Please repeat the data below exactly, with the pictures removed.

Saved entries:
..............................

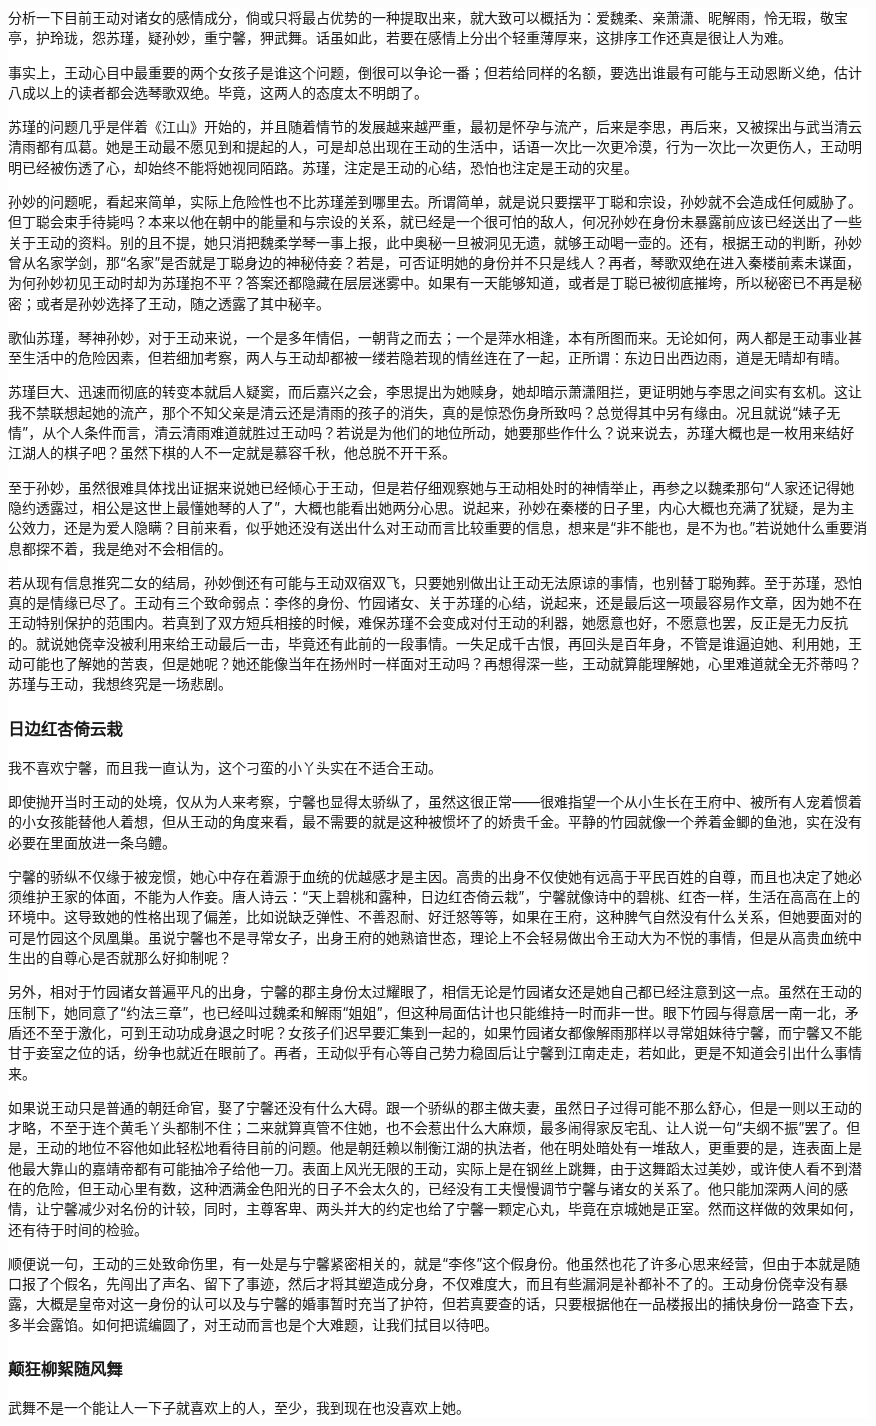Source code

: 分析一下目前王动对诸女的感情成分，倘或只将最占优势的一种提取出来，就大致可以概括为：爱魏柔、亲萧潇、昵解雨，怜无瑕，敬宝亭，护玲珑，怨苏瑾，疑孙妙，重宁馨，狎武舞。话虽如此，若要在感情上分出个轻重薄厚来，这排序工作还真是很让人为难。

事实上，王动心目中最重要的两个女孩子是谁这个问题，倒很可以争论一番；但若给同样的名额，要选出谁最有可能与王动恩断义绝，估计八成以上的读者都会选琴歌双绝。毕竟，这两人的态度太不明朗了。

苏瑾的问题几乎是伴着《江山》开始的，并且随着情节的发展越来越严重，最初是怀孕与流产，后来是李思，再后来，又被探出与武当清云清雨都有瓜葛。她是王动最不愿见到和提起的人，可是却总出现在王动的生活中，话语一次比一次更冷漠，行为一次比一次更伤人，王动明明已经被伤透了心，却始终不能将她视同陌路。苏瑾，注定是王动的心结，恐怕也注定是王动的灾星。

孙妙的问题呢，看起来简单，实际上危险性也不比苏瑾差到哪里去。所谓简单，就是说只要摆平丁聪和宗设，孙妙就不会造成任何威胁了。但丁聪会束手待毙吗？本来以他在朝中的能量和与宗设的关系，就已经是一个很可怕的敌人，何况孙妙在身份未暴露前应该已经送出了一些关于王动的资料。别的且不提，她只消把魏柔学琴一事上报，此中奥秘一旦被洞见无遗，就够王动喝一壶的。还有，根据王动的判断，孙妙曾从名家学剑，那“名家”是否就是丁聪身边的神秘侍妾？若是，可否证明她的身份并不只是线人？再者，琴歌双绝在进入秦楼前素未谋面，为何孙妙初见王动时却为苏瑾抱不平？答案还都隐藏在层层迷雾中。如果有一天能够知道，或者是丁聪已被彻底摧垮，所以秘密已不再是秘密；或者是孙妙选择了王动，随之透露了其中秘辛。

歌仙苏瑾，琴神孙妙，对于王动来说，一个是多年情侣，一朝背之而去；一个是萍水相逢，本有所图而来。无论如何，两人都是王动事业甚至生活中的危险因素，但若细加考察，两人与王动却都被一缕若隐若现的情丝连在了一起，正所谓：东边日出西边雨，道是无晴却有晴。

苏瑾巨大、迅速而彻底的转变本就启人疑窦，而后嘉兴之会，李思提出为她赎身，她却暗示萧潇阻拦，更证明她与李思之间实有玄机。这让我不禁联想起她的流产，那个不知父亲是清云还是清雨的孩子的消失，真的是惊恐伤身所致吗？总觉得其中另有缘由。况且就说“婊子无情”，从个人条件而言，清云清雨难道就胜过王动吗？若说是为他们的地位所动，她要那些作什么？说来说去，苏瑾大概也是一枚用来结好江湖人的棋子吧？虽然下棋的人不一定就是慕容千秋，他总脱不开干系。

至于孙妙，虽然很难具体找出证据来说她已经倾心于王动，但是若仔细观察她与王动相处时的神情举止，再参之以魏柔那句“人家还记得她隐约透露过，相公是这世上最懂她琴的人了”，大概也能看出她两分心思。说起来，孙妙在秦楼的日子里，内心大概也充满了犹疑，是为主公效力，还是为爱人隐瞒？目前来看，似乎她还没有送出什么对王动而言比较重要的信息，想来是“非不能也，是不为也。”若说她什么重要消息都探不着，我是绝对不会相信的。

若从现有信息推究二女的结局，孙妙倒还有可能与王动双宿双飞，只要她别做出让王动无法原谅的事情，也别替丁聪殉葬。至于苏瑾，恐怕真的是情缘已尽了。王动有三个致命弱点：李佟的身份、竹园诸女、关于苏瑾的心结，说起来，还是最后这一项最容易作文章，因为她不在王动特别保护的范围内。若真到了双方短兵相接的时候，难保苏瑾不会变成对付王动的利器，她愿意也好，不愿意也罢，反正是无力反抗的。就说她侥幸没被利用来给王动最后一击，毕竟还有此前的一段事情。一失足成千古恨，再回头是百年身，不管是谁逼迫她、利用她，王动可能也了解她的苦衷，但是她呢？她还能像当年在扬州时一样面对王动吗？再想得深一些，王动就算能理解她，心里难道就全无芥蒂吗？苏瑾与王动，我想终究是一场悲剧。

### 日边红杏倚云栽

我不喜欢宁馨，而且我一直认为，这个刁蛮的小丫头实在不适合王动。

即使抛开当时王动的处境，仅从为人来考察，宁馨也显得太骄纵了，虽然这很正常——很难指望一个从小生长在王府中、被所有人宠着惯着的小女孩能替他人着想，但从王动的角度来看，最不需要的就是这种被惯坏了的娇贵千金。平静的竹园就像一个养着金鲫的鱼池，实在没有必要在里面放进一条乌鳢。

宁馨的骄纵不仅缘于被宠惯，她心中存在着源于血统的优越感才是主因。高贵的出身不仅使她有远高于平民百姓的自尊，而且也决定了她必须维护王家的体面，不能为人作妾。唐人诗云：“天上碧桃和露种，日边红杏倚云栽”，宁馨就像诗中的碧桃、红杏一样，生活在高高在上的环境中。这导致她的性格出现了偏差，比如说缺乏弹性、不善忍耐、好迁怒等等，如果在王府，这种脾气自然没有什么关系，但她要面对的可是竹园这个凤凰巢。虽说宁馨也不是寻常女子，出身王府的她熟谙世态，理论上不会轻易做出令王动大为不悦的事情，但是从高贵血统中生出的自尊心是否就那么好抑制呢？

另外，相对于竹园诸女普遍平凡的出身，宁馨的郡主身份太过耀眼了，相信无论是竹园诸女还是她自己都已经注意到这一点。虽然在王动的压制下，她同意了“约法三章”，也已经叫过魏柔和解雨“姐姐”，但这种局面估计也只能维持一时而非一世。眼下竹园与得意居一南一北，矛盾还不至于激化，可到王动功成身退之时呢？女孩子们迟早要汇集到一起的，如果竹园诸女都像解雨那样以寻常姐妹待宁馨，而宁馨又不能甘于妾室之位的话，纷争也就近在眼前了。再者，王动似乎有心等自己势力稳固后让宁馨到江南走走，若如此，更是不知道会引出什么事情来。

如果说王动只是普通的朝廷命官，娶了宁馨还没有什么大碍。跟一个骄纵的郡主做夫妻，虽然日子过得可能不那么舒心，但是一则以王动的才略，不至于连个黄毛丫头都制不住；二来就算真管不住她，也不会惹出什么大麻烦，最多闹得家反宅乱、让人说一句“夫纲不振”罢了。但是，王动的地位不容他如此轻松地看待目前的问题。他是朝廷赖以制衡江湖的执法者，他在明处暗处有一堆敌人，更重要的是，连表面上是他最大靠山的嘉靖帝都有可能抽冷子给他一刀。表面上风光无限的王动，实际上是在钢丝上跳舞，由于这舞蹈太过美妙，或许使人看不到潜在的危险，但王动心里有数，这种洒满金色阳光的日子不会太久的，已经没有工夫慢慢调节宁馨与诸女的关系了。他只能加深两人间的感情，让宁馨减少对名份的计较，同时，主尊客卑、两头并大的约定也给了宁馨一颗定心丸，毕竟在京城她是正室。然而这样做的效果如何，还有待于时间的检验。

顺便说一句，王动的三处致命伤里，有一处是与宁馨紧密相关的，就是“李佟”这个假身份。他虽然也花了许多心思来经营，但由于本就是随口报了个假名，先闯出了声名、留下了事迹，然后才将其塑造成分身，不仅难度大，而且有些漏洞是补都补不了的。王动身份侥幸没有暴露，大概是皇帝对这一身份的认可以及与宁馨的婚事暂时充当了护符，但若真要查的话，只要根据他在一品楼报出的捕快身份一路查下去，多半会露馅。如何把谎编圆了，对王动而言也是个大难题，让我们拭目以待吧。

### 颠狂柳絮随风舞

武舞不是一个能让人一下子就喜欢上的人，至少，我到现在也没喜欢上她。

..............................

◆ **Solution**:
Source code

: 分析一下目前王动对诸女的感情成分，倘或只将最占优势的一种提取出来，就大致可以概括为：爱魏柔、亲萧潇、昵解雨，怜无瑕，敬宝亭，护玲珑，怨苏瑾，疑孙妙，重宁馨，狎武舞。话虽如此，若要在感情上分出个轻重薄厚来，这排序工作还真是很让人为难。

事实上，王动心目中最重要的两个女孩子是谁这个问题，倒很可以争论一番；但若给同样的名额，要选出谁最有可能与王动恩断义绝，估计八成以上的读者都会选琴歌双绝。毕竟，这两人的态度太不明朗了。

苏瑾的问题几乎是伴着《江山》开始的，并且随着情节的发展越来越严重，最初是怀孕与流产，后来是李思，再后来，又被探出与武当清云清雨都有瓜葛。她是王动最不愿见到和提起的人，可是却总出现在王动的生活中，话语一次比一次更冷漠，行为一次比一次更伤人，王动明明已经被伤透了心，却始终不能将她视同陌路。苏瑾，注定是王动的心结，恐怕也注定是王动的灾星。

孙妙的问题呢，看起来简单，实际上危险性也不比苏瑾差到哪里去。所谓简单，就是说只要摆平丁聪和宗设，孙妙就不会造成任何威胁了。但丁聪会束手待毙吗？本来以他在朝中的能量和与宗设的关系，就已经是一个很可怕的敌人，何况孙妙在身份未暴露前应该已经送出了一些关于王动的资料。别的且不提，她只消把魏柔学琴一事上报，此中奥秘一旦被洞见无遗，就够王动喝一壶的。还有，根据王动的判断，孙妙曾从名家学剑，那“名家”是否就是丁聪身边的神秘侍妾？若是，可否证明她的身份并不只是线人？再者，琴歌双绝在进入秦楼前素未谋面，为何孙妙初见王动时却为苏瑾抱不平？答案还都隐藏在层层迷雾中。如果有一天能够知道，或者是丁聪已被彻底摧垮，所以秘密已不再是秘密；或者是孙妙选择了王动，随之透露了其中秘辛。

歌仙苏瑾，琴神孙妙，对于王动来说，一个是多年情侣，一朝背之而去；一个是萍水相逢，本有所图而来。无论如何，两人都是王动事业甚至生活中的危险因素，但若细加考察，两人与王动却都被一缕若隐若现的情丝连在了一起，正所谓：东边日出西边雨，道是无晴却有晴。

苏瑾巨大、迅速而彻底的转变本就启人疑窦，而后嘉兴之会，李思提出为她赎身，她却暗示萧潇阻拦，更证明她与李思之间实有玄机。这让我不禁联想起她的流产，那个不知父亲是清云还是清雨的孩子的消失，真的是惊恐伤身所致吗？总觉得其中另有缘由。况且就说“婊子无情”，从个人条件而言，清云清雨难道就胜过王动吗？若说是为他们的地位所动，她要那些作什么？说来说去，苏瑾大概也是一枚用来结好江湖人的棋子吧？虽然下棋的人不一定就是慕容千秋，他总脱不开干系。

至于孙妙，虽然很难具体找出证据来说她已经倾心于王动，但是若仔细观察她与王动相处时的神情举止，再参之以魏柔那句“人家还记得她隐约透露过，相公是这世上最懂她琴的人了”，大概也能看出她两分心思。说起来，孙妙在秦楼的日子里，内心大概也充满了犹疑，是为主公效力，还是为爱人隐瞒？目前来看，似乎她还没有送出什么对王动而言比较重要的信息，想来是“非不能也，是不为也。”若说她什么重要消息都探不着，我是绝对不会相信的。

若从现有信息推究二女的结局，孙妙倒还有可能与王动双宿双飞，只要她别做出让王动无法原谅的事情，也别替丁聪殉葬。至于苏瑾，恐怕真的是情缘已尽了。王动有三个致命弱点：李佟的身份、竹园诸女、关于苏瑾的心结，说起来，还是最后这一项最容易作文章，因为她不在王动特别保护的范围内。若真到了双方短兵相接的时候，难保苏瑾不会变成对付王动的利器，她愿意也好，不愿意也罢，反正是无力反抗的。就说她侥幸没被利用来给王动最后一击，毕竟还有此前的一段事情。一失足成千古恨，再回头是百年身，不管是谁逼迫她、利用她，王动可能也了解她的苦衷，但是她呢？她还能像当年在扬州时一样面对王动吗？再想得深一些，王动就算能理解她，心里难道就全无芥蒂吗？苏瑾与王动，我想终究是一场悲剧。

### 日边红杏倚云栽

我不喜欢宁馨，而且我一直认为，这个刁蛮的小丫头实在不适合王动。

即使抛开当时王动的处境，仅从为人来考察，宁馨也显得太骄纵了，虽然这很正常——很难指望一个从小生长在王府中、被所有人宠着惯着的小女孩能替他人着想，但从王动的角度来看，最不需要的就是这种被惯坏了的娇贵千金。平静的竹园就像一个养着金鲫的鱼池，实在没有必要在里面放进一条乌鳢。

宁馨的骄纵不仅缘于被宠惯，她心中存在着源于血统的优越感才是主因。高贵的出身不仅使她有远高于平民百姓的自尊，而且也决定了她必须维护王家的体面，不能为人作妾。唐人诗云：“天上碧桃和露种，日边红杏倚云栽”，宁馨就像诗中的碧桃、红杏一样，生活在高高在上的环境中。这导致她的性格出现了偏差，比如说缺乏弹性、不善忍耐、好迁怒等等，如果在王府，这种脾气自然没有什么关系，但她要面对的可是竹园这个凤凰巢。虽说宁馨也不是寻常女子，出身王府的她熟谙世态，理论上不会轻易做出令王动大为不悦的事情，但是从高贵血统中生出的自尊心是否就那么好抑制呢？

另外，相对于竹园诸女普遍平凡的出身，宁馨的郡主身份太过耀眼了，相信无论是竹园诸女还是她自己都已经注意到这一点。虽然在王动的压制下，她同意了“约法三章”，也已经叫过魏柔和解雨“姐姐”，但这种局面估计也只能维持一时而非一世。眼下竹园与得意居一南一北，矛盾还不至于激化，可到王动功成身退之时呢？女孩子们迟早要汇集到一起的，如果竹园诸女都像解雨那样以寻常姐妹待宁馨，而宁馨又不能甘于妾室之位的话，纷争也就近在眼前了。再者，王动似乎有心等自己势力稳固后让宁馨到江南走走，若如此，更是不知道会引出什么事情来。

如果说王动只是普通的朝廷命官，娶了宁馨还没有什么大碍。跟一个骄纵的郡主做夫妻，虽然日子过得可能不那么舒心，但是一则以王动的才略，不至于连个黄毛丫头都制不住；二来就算真管不住她，也不会惹出什么大麻烦，最多闹得家反宅乱、让人说一句“夫纲不振”罢了。但是，王动的地位不容他如此轻松地看待目前的问题。他是朝廷赖以制衡江湖的执法者，他在明处暗处有一堆敌人，更重要的是，连表面上是他最大靠山的嘉靖帝都有可能抽冷子给他一刀。表面上风光无限的王动，实际上是在钢丝上跳舞，由于这舞蹈太过美妙，或许使人看不到潜在的危险，但王动心里有数，这种洒满金色阳光的日子不会太久的，已经没有工夫慢慢调节宁馨与诸女的关系了。他只能加深两人间的感情，让宁馨减少对名份的计较，同时，主尊客卑、两头并大的约定也给了宁馨一颗定心丸，毕竟在京城她是正室。然而这样做的效果如何，还有待于时间的检验。

顺便说一句，王动的三处致命伤里，有一处是与宁馨紧密相关的，就是“李佟”这个假身份。他虽然也花了许多心思来经营，但由于本就是随口报了个假名，先闯出了声名、留下了事迹，然后才将其塑造成分身，不仅难度大，而且有些漏洞是补都补不了的。王动身份侥幸没有暴露，大概是皇帝对这一身份的认可以及与宁馨的婚事暂时充当了护符，但若真要查的话，只要根据他在一品楼报出的捕快身份一路查下去，多半会露馅。如何把谎编圆了，对王动而言也是个大难题，让我们拭目以待吧。

### 颠狂柳絮随风舞

武舞不是一个能让人一下子就喜欢上的人，至少，我到现在也没喜欢上她。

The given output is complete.